Where Cody Is Less Competitive
For greenfield feature writing, Cursor, Copilot or Claude Code may feel faster. Cody's strength is codebase knowledge, not necessarily the smoothest editing experience. If your repo is small, or if the team mainly wants autocomplete and quick inline edits, Cody may feel heavier than necessary.
Self-hosting is another trade-off. Enterprise teams may value full control, but setup and maintenance are not free. A small team should only choose Cody for self-hosting if private codebase indexing is important enough to justify the operational work.
Practical Team Fit
Choose Cody when code discovery is the bottleneck. It is a strong fit for platform teams, monorepo maintainers, enterprise engineering groups and developers joining mature systems. It is less likely to be the first AI coding tool for a solo developer building a new app from scratch.

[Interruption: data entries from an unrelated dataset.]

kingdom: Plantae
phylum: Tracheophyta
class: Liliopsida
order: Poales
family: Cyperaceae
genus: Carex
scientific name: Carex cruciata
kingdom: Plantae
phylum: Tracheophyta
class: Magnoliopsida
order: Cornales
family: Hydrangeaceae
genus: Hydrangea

The best evaluation test is simple: ask Cody five questions about your repo that a new engineer would ask in their first week. If it finds the right files and explains the flow accurately, it may save enough onboarding and debugging time to justify the subscription.
Verdict
Cody is the most codebase-aware AI assistant available. If you work on a large codebase or monorepo, its full-repo indexing is a genuine productivity multiplier. The free tier is restrictive, but at $9/month Pro is excellent value for the depth of understanding it provides.